**練習問題**
1. 育休取得率の記事のうち、「厚生労働省は19日、2013」から「業は38.2%にとどまった。」まで（両端を含む）を、「代替要員」を「代わりの人員」に置き換えて書き直せ。
2. 育休取得率の記事を、最後の文のあとから書き進めてください。

**本文**
===============

<雇用均等調査>育休取りづらい? 取得率83%にダウン

毎日新聞 2014年8月19日

<雇用均等調査>育休取りづらい? 取得率83%にダウン

育児休業取得率の推移(図表省略)

 厚生労働省は19日、2013年度の雇用均等基本調査を発表した。民間企業の男女別育児休業取得率(確定値)では、女性は前年を0.6ポイント下回る83.0%で、07年度以降、最も低かった。なかでも小規模事業所の平均取得率が7割台にとどまっており、同省は育休取得できる体制整備が依然、不十分なことが取得率の低迷につながっているとみている。

 育休の調査は、全国の従業員5人以上の事業所4111社(回答率70.1%)を対象に実施。女性は、「500人以上」の事業所では88.2%と高かったが、「29人以下」では前年を2.1ポイント下回る71.3%となり大きな差があった。小規模事業所では代替要員の確保が難しいことや、就業規則に育休制度の規定がないなど体制が不十分で、取得できず働き続ける人が増えたためと分析する。男性は2.03%で前年より0.14ポイント増だった。

 一方、13年度の管理職(課長相当職以上)に占める女性の割合を従業員10人以上の企業3874社(回答率63.4%)を対象に調査。前年を0.2ポイント下回る6.6%だった。女性の管理職登用促進の取り組みを実施する企業は38.2%にとどまった。

===============

**提供データ**

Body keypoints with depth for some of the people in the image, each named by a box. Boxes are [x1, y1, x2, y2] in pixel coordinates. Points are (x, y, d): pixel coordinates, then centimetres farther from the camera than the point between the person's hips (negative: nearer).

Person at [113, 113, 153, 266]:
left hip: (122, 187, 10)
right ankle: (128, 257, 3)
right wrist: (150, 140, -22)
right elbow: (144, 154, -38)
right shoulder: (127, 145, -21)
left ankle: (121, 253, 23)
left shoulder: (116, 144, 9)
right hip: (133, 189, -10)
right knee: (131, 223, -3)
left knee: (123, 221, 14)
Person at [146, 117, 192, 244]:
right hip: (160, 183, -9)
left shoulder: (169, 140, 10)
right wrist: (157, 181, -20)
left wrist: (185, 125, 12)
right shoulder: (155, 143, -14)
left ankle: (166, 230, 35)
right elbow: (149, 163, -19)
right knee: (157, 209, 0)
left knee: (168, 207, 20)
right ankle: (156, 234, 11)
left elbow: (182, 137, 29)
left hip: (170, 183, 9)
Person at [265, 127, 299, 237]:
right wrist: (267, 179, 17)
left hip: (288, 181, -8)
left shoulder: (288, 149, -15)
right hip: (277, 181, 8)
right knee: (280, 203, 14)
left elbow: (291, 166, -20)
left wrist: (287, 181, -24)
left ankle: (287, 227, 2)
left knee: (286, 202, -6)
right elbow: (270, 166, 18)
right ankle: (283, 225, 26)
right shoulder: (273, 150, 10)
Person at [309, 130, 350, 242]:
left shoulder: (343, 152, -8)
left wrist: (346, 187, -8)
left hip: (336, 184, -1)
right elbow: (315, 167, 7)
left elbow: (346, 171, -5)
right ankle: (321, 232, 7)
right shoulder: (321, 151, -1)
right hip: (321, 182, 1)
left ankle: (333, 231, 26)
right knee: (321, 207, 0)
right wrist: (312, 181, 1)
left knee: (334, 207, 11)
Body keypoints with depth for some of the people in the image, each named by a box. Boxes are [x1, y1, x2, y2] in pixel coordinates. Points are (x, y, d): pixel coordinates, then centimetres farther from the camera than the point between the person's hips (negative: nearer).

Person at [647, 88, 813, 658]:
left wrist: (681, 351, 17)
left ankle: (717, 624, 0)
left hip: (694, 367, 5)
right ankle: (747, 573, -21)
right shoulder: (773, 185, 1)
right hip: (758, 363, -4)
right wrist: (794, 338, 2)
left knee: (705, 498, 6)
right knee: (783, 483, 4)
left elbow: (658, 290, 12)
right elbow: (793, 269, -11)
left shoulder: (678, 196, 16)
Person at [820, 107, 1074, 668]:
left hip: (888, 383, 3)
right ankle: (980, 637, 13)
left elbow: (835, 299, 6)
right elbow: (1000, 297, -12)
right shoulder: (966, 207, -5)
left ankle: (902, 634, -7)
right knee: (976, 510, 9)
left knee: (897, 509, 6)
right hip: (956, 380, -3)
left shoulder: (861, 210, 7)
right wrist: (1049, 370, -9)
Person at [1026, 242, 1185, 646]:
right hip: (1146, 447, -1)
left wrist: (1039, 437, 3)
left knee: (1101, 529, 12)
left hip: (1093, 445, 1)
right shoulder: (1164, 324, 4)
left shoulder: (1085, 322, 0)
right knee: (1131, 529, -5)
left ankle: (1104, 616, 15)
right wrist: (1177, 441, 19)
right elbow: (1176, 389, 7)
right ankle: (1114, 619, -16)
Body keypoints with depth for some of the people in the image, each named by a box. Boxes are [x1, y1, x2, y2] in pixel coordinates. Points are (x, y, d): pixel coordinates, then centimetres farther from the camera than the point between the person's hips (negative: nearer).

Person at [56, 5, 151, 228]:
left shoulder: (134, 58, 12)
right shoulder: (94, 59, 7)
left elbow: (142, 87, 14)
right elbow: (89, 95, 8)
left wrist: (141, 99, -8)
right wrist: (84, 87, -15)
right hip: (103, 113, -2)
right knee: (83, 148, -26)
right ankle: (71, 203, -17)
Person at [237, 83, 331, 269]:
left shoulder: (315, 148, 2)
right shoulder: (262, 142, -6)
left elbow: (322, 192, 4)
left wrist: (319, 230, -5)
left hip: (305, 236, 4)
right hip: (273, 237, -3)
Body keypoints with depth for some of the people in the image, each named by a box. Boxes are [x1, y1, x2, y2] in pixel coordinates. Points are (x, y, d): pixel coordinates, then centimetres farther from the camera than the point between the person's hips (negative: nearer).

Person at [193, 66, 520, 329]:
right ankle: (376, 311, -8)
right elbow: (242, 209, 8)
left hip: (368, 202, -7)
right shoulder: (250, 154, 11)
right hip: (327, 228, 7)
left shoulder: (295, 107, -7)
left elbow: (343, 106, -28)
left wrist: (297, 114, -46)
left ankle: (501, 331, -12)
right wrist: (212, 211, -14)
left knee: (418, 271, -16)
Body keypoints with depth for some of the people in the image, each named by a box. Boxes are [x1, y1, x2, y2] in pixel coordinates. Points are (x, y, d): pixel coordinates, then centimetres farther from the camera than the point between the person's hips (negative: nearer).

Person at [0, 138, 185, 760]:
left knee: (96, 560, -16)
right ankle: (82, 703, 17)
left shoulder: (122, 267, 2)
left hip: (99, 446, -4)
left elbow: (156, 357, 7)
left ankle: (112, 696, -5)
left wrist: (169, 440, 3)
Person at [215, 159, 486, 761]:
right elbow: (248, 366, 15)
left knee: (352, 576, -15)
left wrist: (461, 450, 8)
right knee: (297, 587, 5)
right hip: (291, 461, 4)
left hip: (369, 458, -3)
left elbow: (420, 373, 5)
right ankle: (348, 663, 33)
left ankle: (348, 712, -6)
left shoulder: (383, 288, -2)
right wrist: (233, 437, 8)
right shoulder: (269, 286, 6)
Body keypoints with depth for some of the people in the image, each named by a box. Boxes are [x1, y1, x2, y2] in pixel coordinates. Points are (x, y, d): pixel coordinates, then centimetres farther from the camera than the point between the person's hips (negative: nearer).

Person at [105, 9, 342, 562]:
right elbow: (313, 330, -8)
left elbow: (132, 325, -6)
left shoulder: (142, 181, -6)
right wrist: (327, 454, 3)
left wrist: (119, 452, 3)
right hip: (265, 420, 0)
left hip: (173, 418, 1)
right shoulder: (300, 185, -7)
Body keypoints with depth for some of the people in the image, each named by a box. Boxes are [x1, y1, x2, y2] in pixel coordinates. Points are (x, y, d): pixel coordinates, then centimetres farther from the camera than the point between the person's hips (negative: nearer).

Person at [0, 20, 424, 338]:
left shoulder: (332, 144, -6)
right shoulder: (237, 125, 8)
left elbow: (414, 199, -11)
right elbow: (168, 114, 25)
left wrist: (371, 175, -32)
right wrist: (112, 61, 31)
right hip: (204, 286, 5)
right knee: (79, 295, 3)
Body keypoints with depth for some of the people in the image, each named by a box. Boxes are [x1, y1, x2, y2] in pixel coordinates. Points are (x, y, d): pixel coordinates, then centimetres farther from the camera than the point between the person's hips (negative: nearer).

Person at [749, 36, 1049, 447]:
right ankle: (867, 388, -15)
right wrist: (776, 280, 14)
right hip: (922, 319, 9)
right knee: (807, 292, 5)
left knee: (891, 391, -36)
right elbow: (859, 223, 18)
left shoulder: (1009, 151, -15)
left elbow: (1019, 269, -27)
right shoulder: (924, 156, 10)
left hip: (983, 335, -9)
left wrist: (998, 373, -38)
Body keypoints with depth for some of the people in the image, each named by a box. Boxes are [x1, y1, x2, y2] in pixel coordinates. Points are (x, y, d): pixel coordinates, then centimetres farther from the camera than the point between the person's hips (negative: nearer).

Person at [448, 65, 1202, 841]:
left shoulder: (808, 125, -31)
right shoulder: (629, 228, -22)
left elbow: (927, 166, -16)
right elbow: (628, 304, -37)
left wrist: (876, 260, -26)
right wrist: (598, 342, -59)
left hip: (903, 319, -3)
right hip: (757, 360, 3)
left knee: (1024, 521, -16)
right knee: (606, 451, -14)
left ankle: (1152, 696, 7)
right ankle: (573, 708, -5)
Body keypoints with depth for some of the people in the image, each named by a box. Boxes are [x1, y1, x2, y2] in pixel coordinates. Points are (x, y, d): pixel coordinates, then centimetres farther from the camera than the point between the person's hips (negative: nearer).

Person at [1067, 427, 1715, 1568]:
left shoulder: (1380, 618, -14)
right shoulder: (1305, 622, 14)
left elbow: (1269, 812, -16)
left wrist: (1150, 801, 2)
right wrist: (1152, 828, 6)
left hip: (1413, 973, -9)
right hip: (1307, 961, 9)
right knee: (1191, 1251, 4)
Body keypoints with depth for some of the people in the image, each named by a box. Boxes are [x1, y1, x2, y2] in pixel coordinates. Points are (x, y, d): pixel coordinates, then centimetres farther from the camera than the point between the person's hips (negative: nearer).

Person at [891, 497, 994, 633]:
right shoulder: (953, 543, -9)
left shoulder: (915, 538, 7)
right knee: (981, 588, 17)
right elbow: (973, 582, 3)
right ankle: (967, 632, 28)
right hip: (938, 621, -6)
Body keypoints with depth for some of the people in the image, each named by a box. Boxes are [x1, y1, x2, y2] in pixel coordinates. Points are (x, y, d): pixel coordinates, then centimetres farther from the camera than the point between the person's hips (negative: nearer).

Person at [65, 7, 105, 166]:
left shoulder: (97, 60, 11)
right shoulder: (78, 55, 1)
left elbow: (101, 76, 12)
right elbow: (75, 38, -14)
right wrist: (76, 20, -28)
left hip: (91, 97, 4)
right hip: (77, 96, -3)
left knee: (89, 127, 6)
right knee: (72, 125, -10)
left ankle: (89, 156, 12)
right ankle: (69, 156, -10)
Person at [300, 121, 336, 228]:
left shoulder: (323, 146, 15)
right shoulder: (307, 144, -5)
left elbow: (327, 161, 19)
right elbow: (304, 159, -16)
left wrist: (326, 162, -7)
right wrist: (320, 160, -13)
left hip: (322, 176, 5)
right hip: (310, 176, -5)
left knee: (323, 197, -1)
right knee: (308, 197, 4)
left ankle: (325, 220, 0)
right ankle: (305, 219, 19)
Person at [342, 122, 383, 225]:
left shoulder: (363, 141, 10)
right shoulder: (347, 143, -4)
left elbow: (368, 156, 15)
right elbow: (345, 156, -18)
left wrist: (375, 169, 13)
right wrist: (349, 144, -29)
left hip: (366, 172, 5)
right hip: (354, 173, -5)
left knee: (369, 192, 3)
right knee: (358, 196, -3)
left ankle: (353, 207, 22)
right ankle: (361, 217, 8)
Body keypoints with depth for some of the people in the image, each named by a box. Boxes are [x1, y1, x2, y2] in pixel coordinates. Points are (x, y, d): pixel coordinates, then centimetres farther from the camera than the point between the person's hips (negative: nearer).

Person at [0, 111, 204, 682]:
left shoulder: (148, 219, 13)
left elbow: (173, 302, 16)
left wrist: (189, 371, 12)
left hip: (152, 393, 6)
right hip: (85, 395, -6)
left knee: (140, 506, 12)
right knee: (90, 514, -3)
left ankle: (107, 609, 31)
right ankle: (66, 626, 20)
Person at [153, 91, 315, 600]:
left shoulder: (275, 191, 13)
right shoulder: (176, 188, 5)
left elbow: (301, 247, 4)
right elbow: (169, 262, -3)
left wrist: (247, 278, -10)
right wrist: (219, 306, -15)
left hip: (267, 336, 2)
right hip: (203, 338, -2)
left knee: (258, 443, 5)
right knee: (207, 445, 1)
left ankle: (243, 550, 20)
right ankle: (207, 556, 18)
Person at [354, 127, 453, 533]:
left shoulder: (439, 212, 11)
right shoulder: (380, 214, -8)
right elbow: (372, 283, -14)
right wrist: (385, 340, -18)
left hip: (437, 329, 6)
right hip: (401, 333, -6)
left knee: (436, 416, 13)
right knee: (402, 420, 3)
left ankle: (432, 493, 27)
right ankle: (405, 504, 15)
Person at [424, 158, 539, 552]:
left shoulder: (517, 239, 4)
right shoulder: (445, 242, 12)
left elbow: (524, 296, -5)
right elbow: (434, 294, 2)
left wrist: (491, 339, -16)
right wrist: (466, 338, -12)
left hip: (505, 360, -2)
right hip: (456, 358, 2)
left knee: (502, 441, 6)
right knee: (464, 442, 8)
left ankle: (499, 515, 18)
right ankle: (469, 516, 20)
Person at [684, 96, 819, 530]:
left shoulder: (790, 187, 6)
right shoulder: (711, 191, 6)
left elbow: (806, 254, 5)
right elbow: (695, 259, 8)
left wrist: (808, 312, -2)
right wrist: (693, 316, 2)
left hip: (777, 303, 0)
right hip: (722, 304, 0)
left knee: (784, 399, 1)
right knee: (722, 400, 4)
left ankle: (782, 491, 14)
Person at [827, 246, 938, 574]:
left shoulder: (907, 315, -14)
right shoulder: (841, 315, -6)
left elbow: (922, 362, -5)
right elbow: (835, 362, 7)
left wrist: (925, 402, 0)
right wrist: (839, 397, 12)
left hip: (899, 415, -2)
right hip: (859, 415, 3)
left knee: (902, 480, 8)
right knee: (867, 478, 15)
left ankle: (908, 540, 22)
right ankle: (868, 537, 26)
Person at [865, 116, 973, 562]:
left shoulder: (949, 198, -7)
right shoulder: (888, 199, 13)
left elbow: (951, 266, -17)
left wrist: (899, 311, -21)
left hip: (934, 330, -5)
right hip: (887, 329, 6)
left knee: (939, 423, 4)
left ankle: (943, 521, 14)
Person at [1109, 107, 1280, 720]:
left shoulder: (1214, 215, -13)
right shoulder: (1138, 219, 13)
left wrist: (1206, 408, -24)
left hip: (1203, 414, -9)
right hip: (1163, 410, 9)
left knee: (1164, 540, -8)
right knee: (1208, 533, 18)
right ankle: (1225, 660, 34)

===============

**各問の解答**
1.
厚生労働省は19日、2013年度の雇用均等基本調査を発表した。民間企業の男女別育児休業取得率(確定値)では、女性は前年を0.6ポイント下回る83.0%で、07年度以降、最も低かった。なかでも小規模事業所の平均取得率が7割台にとどまっており、同省は育休取得できる体制整備が依然、不十分なことが取得率の低迷につながっているとみている。

 育休の調査は、全国の従業員5人以上の事業所4111社(回答率70.1%)を対象に実施。女性は、「500人以上」の事業所では88.2%と高かったが、「29人以下」では前年を2.1ポイント下回る71.3%となり大きな差があった。小規模事業所では代わりの人員の確保が難しいことや、就業規則に育休制度の規定がないなど体制が不十分で、取得できず働き続ける人が増えたためと分析する。男性は2.03%で前年より0.14ポイント増だった。

 一方、13年度の管理職(課長相当職以上)に占める女性の割合を従業員10人以上の企業3874社(回答率63.4%)を対象に調査。前年を0.2ポイント下回る6.6%だった。女性の管理職登用促進の取り組みを実施する企業は38.2%にとどまった。

2.
 安倍政権は20年に指導的地位に占める女性の割合を30%にする目標を掲げるが、企業の取り組みは追いついていない。働く男女の間に生じている格差の解消を目指す「ポジティブ・アクション」に取り組む企業は20.8%で、「取り組む予定はない」は63.1%。

 取り組まない理由は「男女にかかわりなく人材を育成しているため」が50.9%と最多で、次いで「女性が少ない、全くいない」(29.5%)、「既に女性は十分活躍していると思うため」(23.6%)だった。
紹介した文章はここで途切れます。